We didn’t reconvene as an entire cast again until four months later in South Africa. Our rehearsals happened during flight layovers in London, in the backs of buses as we traveled through Johannesburg, in hotel conference rooms, on sidewalks as we walked to various festival venues, and in the lobby of the university dorm where we stayed in Grahamstown. We didn’t get to see our performance space until our tech rehearsal, which was the day before our performance. By that point, we could have performed the show anywhere.
The quintessential marketing challenge for any fringe festival production is: how will we attract festival-goers to see our show out of thousands of offerings? We created entirely new promotional materials, ranging from posters that we plastered everywhere in Grahamstown to special festival t-shirts that we wore every single day (this is not an exaggeration). The charming and gregarious members of our cast chatted up people as we waited in line for other shows. We each created our own 30-second pitch and practiced how to best capture people’s interest. The play’s title raised a few eyebrows in Grahamstown, as we had anticipated it might. A few people very candidly approached us asking why, as Americans, we were performing a show about African history. Because we had practiced our “pitches,” we were able to quickly articulate that the play explicitly addressed issues of representation and identity politics, and mainly focused on racism in the U.S. To our great fortune, we garnered two positive reviews in The Cue, the daily festival newspaper, in which the reviewers astutely reported the nuances of the play’s messages. (See the review at http://cuemedia.co.za/wp-content/uploads/2016/07/Full-Edition-9-for-WEB.pdf -- see page 10)
Transporting our production across cultural boundaries brought other unexpected challenges, surprises, and audience responses. We only brought a fraction of our props in our luggage and decided to buy the rest in-country. However, some items were simply not to be found in Grahamstown, such as the kind of rope we needed. We came up with an alternative solution (an extension cord) that actually worked more consistently with the metatheatrical conceit of the play. We also found that South African audience responses differed significantly from audience responses in the U.S. One of our audiences in particular found the play’s humor about the actors’ processes to be so outrageously funny, they nearly gave Sabine a standing ovation for her “dying cat” monologue. At another moment in the play where U.S. audiences typically were weeping over the tragedy being enacted (when “White Man” points a gun at “Black Man”), the South African audiences were verbalizing responses of recognition, acknowledging the pain of the moment in a more vocal fashion than we were accustomed to. While we were not able to conduct post-show talkbacks as we did at UMass, several audience members lingered briefly after each show to share appreciation with our cast members for the racial dynamics represented in the play and for our work.

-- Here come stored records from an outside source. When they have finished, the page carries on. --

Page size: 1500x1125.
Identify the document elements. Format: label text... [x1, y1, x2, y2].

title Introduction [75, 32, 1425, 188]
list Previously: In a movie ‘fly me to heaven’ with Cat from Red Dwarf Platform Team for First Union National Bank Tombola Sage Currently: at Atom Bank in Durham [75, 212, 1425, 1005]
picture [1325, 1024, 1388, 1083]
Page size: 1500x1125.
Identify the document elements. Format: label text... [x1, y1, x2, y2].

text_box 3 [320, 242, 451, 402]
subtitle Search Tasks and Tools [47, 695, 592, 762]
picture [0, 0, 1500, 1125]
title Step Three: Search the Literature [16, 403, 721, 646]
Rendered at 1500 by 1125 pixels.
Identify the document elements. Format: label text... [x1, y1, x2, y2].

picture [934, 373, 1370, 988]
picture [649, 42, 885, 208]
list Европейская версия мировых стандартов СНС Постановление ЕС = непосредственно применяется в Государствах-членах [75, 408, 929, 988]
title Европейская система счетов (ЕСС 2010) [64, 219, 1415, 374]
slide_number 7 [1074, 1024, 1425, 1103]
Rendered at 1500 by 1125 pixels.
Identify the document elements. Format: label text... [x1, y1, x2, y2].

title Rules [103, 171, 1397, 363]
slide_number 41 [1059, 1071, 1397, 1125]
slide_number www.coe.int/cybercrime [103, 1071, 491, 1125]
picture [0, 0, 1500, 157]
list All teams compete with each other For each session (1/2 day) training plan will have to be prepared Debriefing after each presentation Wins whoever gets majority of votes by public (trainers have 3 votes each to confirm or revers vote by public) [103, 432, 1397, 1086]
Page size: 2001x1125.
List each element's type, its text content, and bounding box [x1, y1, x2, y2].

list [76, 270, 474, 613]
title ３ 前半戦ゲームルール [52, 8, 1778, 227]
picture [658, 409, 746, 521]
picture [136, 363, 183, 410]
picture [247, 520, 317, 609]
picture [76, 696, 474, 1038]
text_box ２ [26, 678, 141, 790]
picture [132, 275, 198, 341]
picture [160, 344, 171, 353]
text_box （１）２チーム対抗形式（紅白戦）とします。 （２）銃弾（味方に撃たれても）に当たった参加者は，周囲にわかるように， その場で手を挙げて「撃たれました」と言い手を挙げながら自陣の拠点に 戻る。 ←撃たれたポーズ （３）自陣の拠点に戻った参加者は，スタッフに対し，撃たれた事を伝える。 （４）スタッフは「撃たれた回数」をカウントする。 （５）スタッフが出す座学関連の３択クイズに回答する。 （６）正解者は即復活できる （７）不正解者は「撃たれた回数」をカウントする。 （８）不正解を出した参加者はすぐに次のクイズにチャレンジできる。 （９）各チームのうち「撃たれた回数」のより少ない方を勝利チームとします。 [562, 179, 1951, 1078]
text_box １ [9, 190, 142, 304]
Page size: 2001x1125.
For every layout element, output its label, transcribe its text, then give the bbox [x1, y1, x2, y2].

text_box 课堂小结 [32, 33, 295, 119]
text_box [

I know I speak for the entire creative team on this production when I say we are deeply grateful and honored to have had the opportunity to travel and present We Are Proud at the National Arts Festival. The entire trip was truly memorable and we all learned valuable lessons about festival productions and transcultural theater-making. Personally, I was deeply proud of our team for their incredible commitment to this project and for their bravery and passion during each performance. We all grew tremendously as individuals and as an ensemble through this extraordinary experience.